En France et en Allemagne, on discute de plus en plus de la façon dont l’Europe centrale et orientale – menée par les pays baltes et la Pologne – fait pression pour une position plus belliciste sur l’Ukraine aux côtés du Royaume-Uni et des États-Unis. Ålander a noté que Londres avait supplanté Berlin et Paris comme étant perçues comme le partenaire de sécurité non nordique le plus « pertinent et fiable » en Europe.

Cependant, le jury ne sait pas si cela fait du bloc nordique-baltique quelque chose de durable et capable d’exercer plus d’influence.

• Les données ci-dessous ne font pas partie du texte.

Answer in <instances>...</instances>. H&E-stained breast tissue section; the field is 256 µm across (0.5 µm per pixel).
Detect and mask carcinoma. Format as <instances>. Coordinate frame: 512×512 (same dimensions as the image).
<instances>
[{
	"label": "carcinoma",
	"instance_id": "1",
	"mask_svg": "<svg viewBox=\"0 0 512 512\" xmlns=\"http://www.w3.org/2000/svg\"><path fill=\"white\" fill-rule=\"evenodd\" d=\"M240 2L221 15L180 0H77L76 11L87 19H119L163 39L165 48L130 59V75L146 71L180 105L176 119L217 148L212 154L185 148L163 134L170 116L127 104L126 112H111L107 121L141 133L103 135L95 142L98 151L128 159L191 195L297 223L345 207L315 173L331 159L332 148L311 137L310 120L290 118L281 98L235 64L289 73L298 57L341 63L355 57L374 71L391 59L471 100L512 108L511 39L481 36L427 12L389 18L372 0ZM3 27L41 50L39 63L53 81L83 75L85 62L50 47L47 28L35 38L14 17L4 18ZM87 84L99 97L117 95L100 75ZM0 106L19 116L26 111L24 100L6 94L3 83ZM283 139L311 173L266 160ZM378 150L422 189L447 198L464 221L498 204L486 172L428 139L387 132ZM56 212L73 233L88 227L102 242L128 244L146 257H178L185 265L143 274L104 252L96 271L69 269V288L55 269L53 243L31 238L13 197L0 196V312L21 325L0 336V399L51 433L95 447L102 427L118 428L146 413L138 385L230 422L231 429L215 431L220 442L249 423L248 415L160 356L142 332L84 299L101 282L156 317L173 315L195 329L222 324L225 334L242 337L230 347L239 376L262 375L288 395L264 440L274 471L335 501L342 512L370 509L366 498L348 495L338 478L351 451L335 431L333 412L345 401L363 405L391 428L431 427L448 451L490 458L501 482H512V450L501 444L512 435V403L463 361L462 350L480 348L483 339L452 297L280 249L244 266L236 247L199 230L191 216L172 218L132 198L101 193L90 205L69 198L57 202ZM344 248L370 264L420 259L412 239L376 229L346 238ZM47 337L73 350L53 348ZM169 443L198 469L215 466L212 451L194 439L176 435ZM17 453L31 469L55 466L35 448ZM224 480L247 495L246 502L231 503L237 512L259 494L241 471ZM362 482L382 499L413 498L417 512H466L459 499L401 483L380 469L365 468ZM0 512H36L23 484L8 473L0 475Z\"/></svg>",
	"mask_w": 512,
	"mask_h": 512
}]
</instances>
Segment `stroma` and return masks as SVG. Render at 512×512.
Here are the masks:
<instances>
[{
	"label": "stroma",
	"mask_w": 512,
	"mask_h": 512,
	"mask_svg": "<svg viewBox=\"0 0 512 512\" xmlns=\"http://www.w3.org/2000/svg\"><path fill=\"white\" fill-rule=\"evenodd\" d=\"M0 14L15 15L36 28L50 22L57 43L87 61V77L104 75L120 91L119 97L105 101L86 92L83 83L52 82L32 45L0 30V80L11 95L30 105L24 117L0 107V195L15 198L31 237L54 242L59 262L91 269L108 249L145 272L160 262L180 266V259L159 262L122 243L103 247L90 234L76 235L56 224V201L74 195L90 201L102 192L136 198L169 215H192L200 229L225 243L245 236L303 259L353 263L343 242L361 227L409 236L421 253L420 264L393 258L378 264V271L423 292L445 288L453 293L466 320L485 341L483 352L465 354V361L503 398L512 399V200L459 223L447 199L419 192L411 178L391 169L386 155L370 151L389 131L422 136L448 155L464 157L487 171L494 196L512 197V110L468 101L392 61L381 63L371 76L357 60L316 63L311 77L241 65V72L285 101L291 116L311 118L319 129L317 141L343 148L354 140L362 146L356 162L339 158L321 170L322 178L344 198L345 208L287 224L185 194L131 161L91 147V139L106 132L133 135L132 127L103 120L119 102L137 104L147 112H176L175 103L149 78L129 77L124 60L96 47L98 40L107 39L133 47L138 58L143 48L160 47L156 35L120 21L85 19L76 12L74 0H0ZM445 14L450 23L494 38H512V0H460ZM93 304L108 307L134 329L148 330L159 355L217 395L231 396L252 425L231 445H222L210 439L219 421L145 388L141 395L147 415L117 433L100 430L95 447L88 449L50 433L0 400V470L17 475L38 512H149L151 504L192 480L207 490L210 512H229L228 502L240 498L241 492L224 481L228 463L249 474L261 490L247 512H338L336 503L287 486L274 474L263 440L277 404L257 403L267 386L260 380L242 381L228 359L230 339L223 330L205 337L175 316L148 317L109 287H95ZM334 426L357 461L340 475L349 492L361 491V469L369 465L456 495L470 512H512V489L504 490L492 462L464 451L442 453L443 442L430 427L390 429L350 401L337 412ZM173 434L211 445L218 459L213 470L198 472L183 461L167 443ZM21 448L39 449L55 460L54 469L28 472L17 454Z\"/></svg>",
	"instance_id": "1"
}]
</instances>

Raik a noté que « la position estonienne n’a jamais été autant entendue qu’au cours du mois dernier », mais aussi que « les différences dans la manière d’aborder la Russie restent profondes ».

Un homme politique norvégien a déclaré : « Ne nous précipitons pas. Être tous ensemble au sein de l’Otan, et maintenant de l’UE sur la sécurité, est une excellente nouvelle. C’est un changeur de jeu en soi. Si nous avons plus d’influence? Je ne sais pas. On verra ça plus tard.